Ship — Another session verifies acceptance criteria against the diff, runs all project checks, pushes the branch, and creates a PR with a structured body.

Review — This is where it gets interesting. A completely separate session reviews the PR. No self-grading. It launches up to 5 specialized review agents in parallel:

Code Reviewer — bugs, logic errors, CLAUDE.md compliance (confidence-scored, only reports findings ≥80% confidence)
Silent Failure Hunter — swallowed errors, inadequate error handling
Test Analyzer — only runs if test files changed
Comment Analyzer — only runs if docs were added
Type Design Analyzer — only runs if new types were introduced

The review agents come from the pr-review-toolkit plugin. They run in parallel, and their findings get cross-validated against the actual source files to eliminate false positives.

Merge — Only Sully merges. Never the sessions. He does a final audit (PR size, mergeable status, validation passes), squash merges, moves the card to Done, and notifies me on Telegram.

The Key Insight: Trust Nothing

The entire system is built on one principle: Sully never trusts session output.

Every gate is verified independently with direct commands — git log, gh pr view, Trello API calls. If a session says “I created the PR,” Sully runs gh pr list --head {branch} to confirm. If a session says “tests pass,” Sully runs the test suite himself.

This matters because AI sessions lie. Not maliciously — they just have an optimism bias. They’ll say “done” when they’re 90% done. They’ll say “tests pass” when they ran the wrong test suite. Independent verification catches all of this.

What Happened on March 5th

I was building Meeting Transcriber — a native macOS app that records meetings, transcribes them with whisper.cpp, and generates AI summaries. The Trello board had 13 cards.

By 7:30 AM, 5 cards were already done from previous sessions. I said “keep rolling” and went to work on client stuff.

By 2 PM, all 13 cards were done:

Native macOS notifications (UserNotifications framework)
DMG installer with code signing and GitHub Actions release pipeline
CLI preservation with app bundle integration
AI meeting summaries via Claude API
Settings UI with macOS Keychain integration
Meeting history with search and metadata
Two Claude Code plugins

8 PRs merged in a single session. ~3,500 lines of production Swift, TypeScript, shell scripts, and GitHub Actions YAML. Every PR went through the full pipeline — implement, review with parallel agents, independent audit, merge.

What This Isn’t

This isn’t AGI. This isn’t replacing developers.
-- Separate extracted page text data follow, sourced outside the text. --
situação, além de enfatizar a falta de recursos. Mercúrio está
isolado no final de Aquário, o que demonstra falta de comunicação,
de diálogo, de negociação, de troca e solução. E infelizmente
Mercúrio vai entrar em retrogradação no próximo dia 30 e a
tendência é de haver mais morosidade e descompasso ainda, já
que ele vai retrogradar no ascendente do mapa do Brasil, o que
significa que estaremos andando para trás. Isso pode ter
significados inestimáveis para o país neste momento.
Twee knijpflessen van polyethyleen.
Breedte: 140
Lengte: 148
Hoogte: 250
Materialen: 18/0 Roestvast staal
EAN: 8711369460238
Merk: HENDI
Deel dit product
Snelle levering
The cards were well-written with clear acceptance criteria, the architecture was already established, and the project had a solid CLAUDE.md with conventions.

This is more like having a very fast, very tireless junior dev who follows instructions precisely, paired with a project manager who never rubber-stamps anything.
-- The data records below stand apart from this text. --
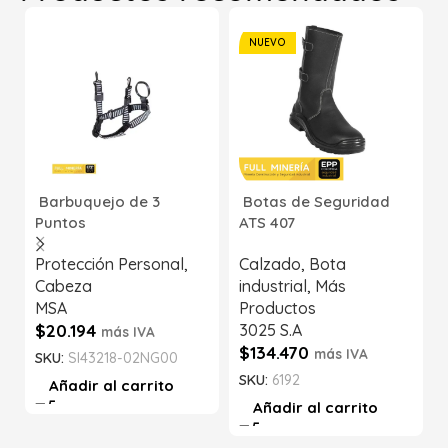
NUEVO
Barbuquejo de 3
Botas de Seguridad
Puntos
ATS 407
Protección Personal
,
Calzado
,
Bota
Cabeza
industrial
,
Más
MSA
Productos
$
20.194
3025 S.A
más IVA
$
134.470
más IVA
SKU:
SI43218-02NG00
SKU:
6192
Añadir al carrito
Añadir al carrito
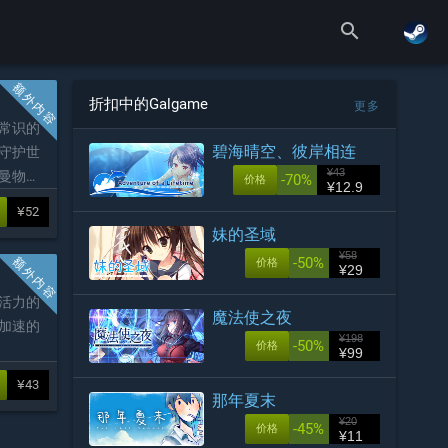
search
折扣中的Galgame
更多
常识的
碧海晴空、彼岸相连
守护世
¥43
曼物
-70%
价格
¥12.9
¥52
妹的圣域
¥58
-50%
价格
¥29
角活力的
魔法使之夜
跳加速的
¥198
-50%
价格
¥99
¥43
那年夏末
¥20
-45%
价格
¥11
The human work was upstream: deciding what to build, writing the cards, establishing the architecture. The execution was automated.

The Stack

Orchestrator: OpenClaw on Raspberry Pi 5 ($200)
Worker: Claude Code via ACP (Agent Communication Protocol)
Plugins: feature-dev and pr-review-toolkit from Anthropic’s plugin marketplace
Project management: Trello API
Code hosting: GitHub (PRs, Actions)
Communication: Telegram (Sully notifies me after each merge)

Total infrastructure cost: the Pi, a Claude Max subscription, and a Trello board.

What I’d Tell You If You’re Considering This

Start with well-structured cards. The pipeline is only as good as the input. A vague card produces vague code.

Use independent verification. If your AI reviews its own code, you have zero actual review. Separate sessions, separate context.

Kill zombie sessions aggressively. AI sessions love to sit idle pretending they’re working. Track commits over time — no new commits in 20 minutes means it’s dead.

And most importantly: the goal isn’t to remove humans from software development. It’s to move humans upstream to where they add the most value — architecture, product decisions, quality standards — and let the machines handle the execution.

That’s what happened on March 5th. I made the decisions. Sully ran the pipeline. Claude Code wrote the code. And a meeting transcription app went from 5/13 cards to 13/13 in a single day.